To counter this trend and also stay relevant in today’s gaming market, Microsoft has designed its new console to extend the Xbox franchise beyond gaming to encompass virtually every other type of entertainment content and service in the living room.
By tapping into other revenue sources, Microsoft hopes to shorten the ROI window compared to previous game consoles’ and ensure that the Xbox One has a viable life beyond the point where mobile and cloud-based gaming eclipses fixed consoles. Our analysis indicates:
- The Xbox One is designed to support a TV content ecosystem that will generate ongoing revenue for Microsoft in parallel with the video game ecosystem at the core of the Xbox franchise.

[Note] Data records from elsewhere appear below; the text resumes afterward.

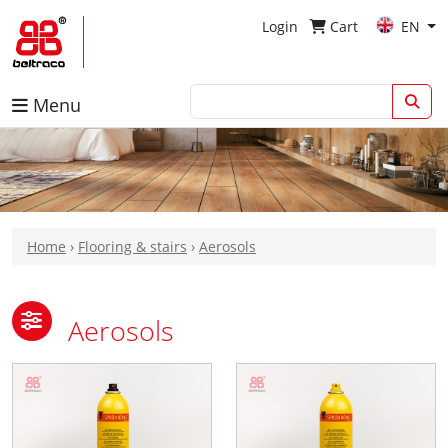
Login
Cart
EN
Menu
Home
›
Flooring & stairs
›
Aerosols
Aerosols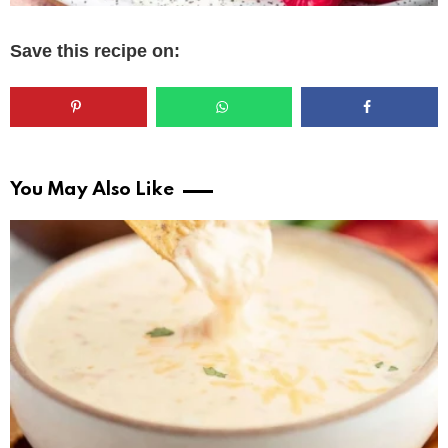
Save this recipe on:
You May Also Like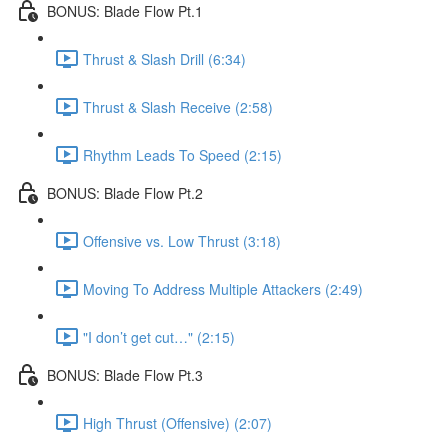
BONUS: Blade Flow Pt.1
Thrust & Slash Drill (6:34)
Thrust & Slash Receive (2:58)
Rhythm Leads To Speed (2:15)
BONUS: Blade Flow Pt.2
Offensive vs. Low Thrust (3:18)
Moving To Address Multiple Attackers (2:49)
"I don’t get cut…" (2:15)
BONUS: Blade Flow Pt.3
High Thrust (Offensive) (2:07)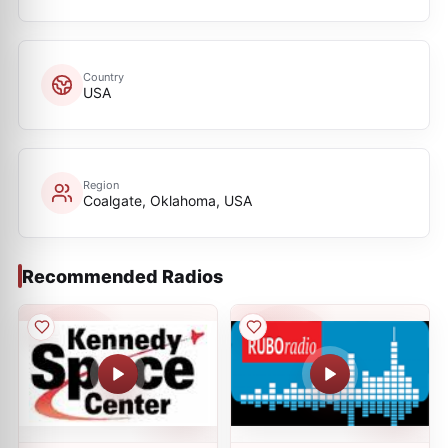
Country
USA
Region
Coalgate, Oklahoma, USA
Recommended Radios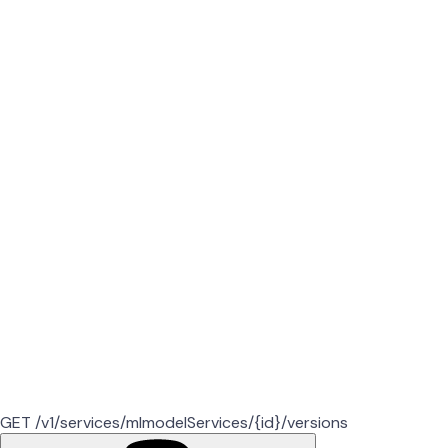
GET /v1/services/mlmodelServices/{id}/versions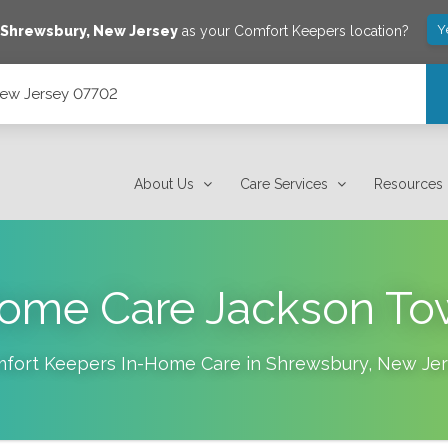
Y
e
Shrewsbury
,
New Jersey
as your Comfort Keepers location?
New Jersey 07702
About Us
Care Services
Resources
ome Care Jackson To
fort Keepers In-Home Care in
Shrewsbury
,
New Jer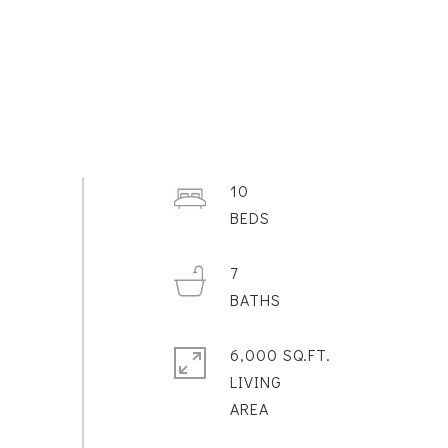
10
7
6,000 SQ.FT.
LIVING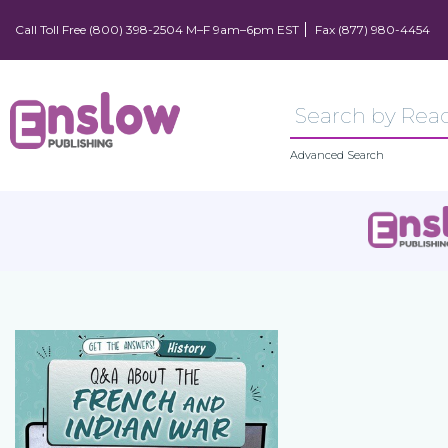
Call Toll Free (800) 398-2504 M–F 9am–6pm EST
Fax (877) 980-4454
Advanced Search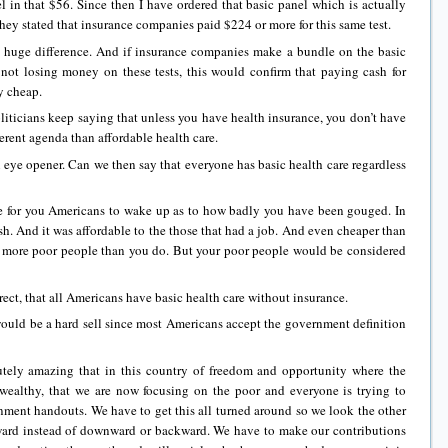
in that $56. Since then I have ordered that basic panel which is actually
hey stated that insurance companies paid $224 or more for this same test.
uge difference. And if insurance companies make a bundle on the basic
y not losing money on these tests, this would confirm that paying cash for
y cheap.
icians keep saying that unless you have health insurance, you don’t have
erent agenda than affordable health care.
ye opener. Can we then say that everyone has basic health care regardless
r you Americans to wake up as to how badly you have been gouged. In
h. And it was affordable to the those that had a job. And even cheaper than
 more poor people than you do. But your poor people would be considered
ct, that all Americans have basic health care without insurance.
 a hard sell since most Americans accept the government definition
y amazing that in this country of freedom and opportunity where the
wealthy, that we are now focusing on the poor and everyone is trying to
ment handouts. We have to get this all turned around so we look the other
ward instead of downward or backward. We have to make our contributions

- Rather than spending its money to license non-exclusive linear distribution rights, Microsoft is investing in creating exclusive original TV content directly for the Xbox Live platform.
- Microsoft is co-opting the incumbent pay-TV service providers rather than disrupting or displacing them from the living room; Xbox One’s HDMI pass-through technology is a compromise that spares it the need to negotiate individual agreements with service providers and avoids antagonizing them.
- A video-only, cheaper Xbox is unlikely in the near term.
- Early grumbling from hard-core gamers over the Xbox One’s price point and limited support for used games likely will not affect sales negatively.